EXERCISE 1 ▸
Answer these questions using the article on Santiago Ávila below.
(a) What did Santiago do in his band?
(b) How old was his brother Mauricio when he was killed?
(c) How old is Santiago now?
EXERCISE 2 ▸
Pick up the article on Santiago Ávila after Santiago's final quoted words and continue it for a few paragraphs.

EXERCISE TEXT ▸

After the murder of his younger brother, Santiago Ávila and his family had to seek safety in another region of Honduras. Santiago has since made it his mission to save other families from the same fate.
29 September 2021 Also available in:

When he was in his early twenties, Santiago Ávila had but one thing on his mind: music. As the singer in a heavy metal band, music dominated his life to such an extent that it largely obscured many of the harsh realities of life in his home city of Tegucigalpa, the Honduran capital, where armed gangs are widespread and the refusal to carry out their bidding often proves fatal.


But 11 years ago, that reality pierced Santiago’s musical bubble, and his world came crashing down. His 16-year-old brother, Mauricio, the second-youngest of Santiago’s four siblings, was brutally murdered by a local gang after a relative failed to pay a debt to one if its members.

“When my brother was killed, everything fell apart,” said Santiago, now 33. “My family is still mourning.”

DATA EXCERPT ▸
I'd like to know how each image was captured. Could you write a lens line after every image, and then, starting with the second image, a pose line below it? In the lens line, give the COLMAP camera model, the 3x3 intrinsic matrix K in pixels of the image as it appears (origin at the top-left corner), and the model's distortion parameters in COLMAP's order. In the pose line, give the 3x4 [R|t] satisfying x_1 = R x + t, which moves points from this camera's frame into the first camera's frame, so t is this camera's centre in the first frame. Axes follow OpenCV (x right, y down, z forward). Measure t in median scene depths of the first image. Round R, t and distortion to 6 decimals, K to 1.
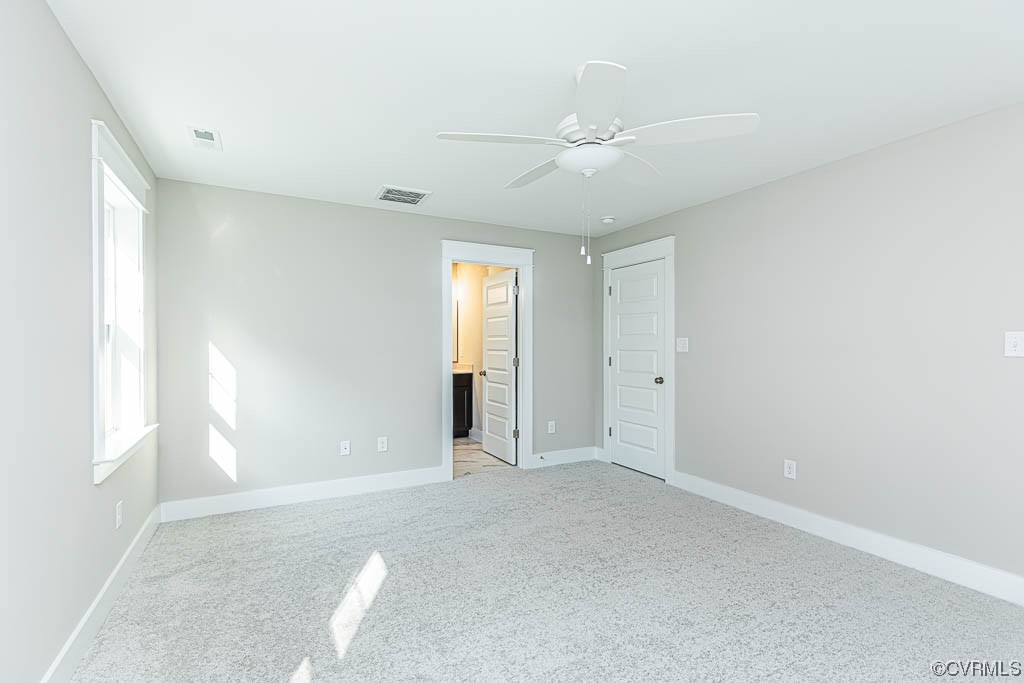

YOUR RESPONSE 1 ▸
(a) He was the singer in a heavy metal band.
(b) Mauricio was 16.
(c) Santiago is 33.

YOUR RESPONSE 2 ▸
But the family’s hardships did not end with Mauricio’s death. Soon afterwards, Santiago’s third-youngest sibling broke the unwritten code of conduct in gang-dominated neighbourhoods by lashing out at a gang member who had robbed his girlfriend. Fearing reprisals from the gang’s leaders, the Ávilas fled their home in Tegucigalpa’s Nueva Capital neighbourhood to what they hoped would prove a safe area in a far-flung region of Honduras and, later, abroad. 

Endemic violence has forced at least 247,000 Hondurans into internal displacement while another 185,000 are estimated to have fled the country. In both cases, people often run with little more than what they can stuff into a backpack.

" I felt it was cowardly to just leave without trying to do something for others."

In the wake of his family tragedies, Santiago found himself consumed by thoughts of young Hondurans like his brothers –who all too often see their dreams and futures cut short by violence, or are forced to leave everything behind. Within about a year of Mauricio’s death, Santiago decided to return to Tegucigalpa to work with young people in need. He went on to help found Jóvenes Contra la Violencia, or Youth Against Violence, an organization that works to give vulnerable young people an alternative to the gangs through activities, structure and support. 

“I felt it was cowardly to just leave without trying to do something for others,” said Santiago, adding that he was driven by a need to “try to save the lives of young people, so they don’t have to go through what my brother did, nor what I did.”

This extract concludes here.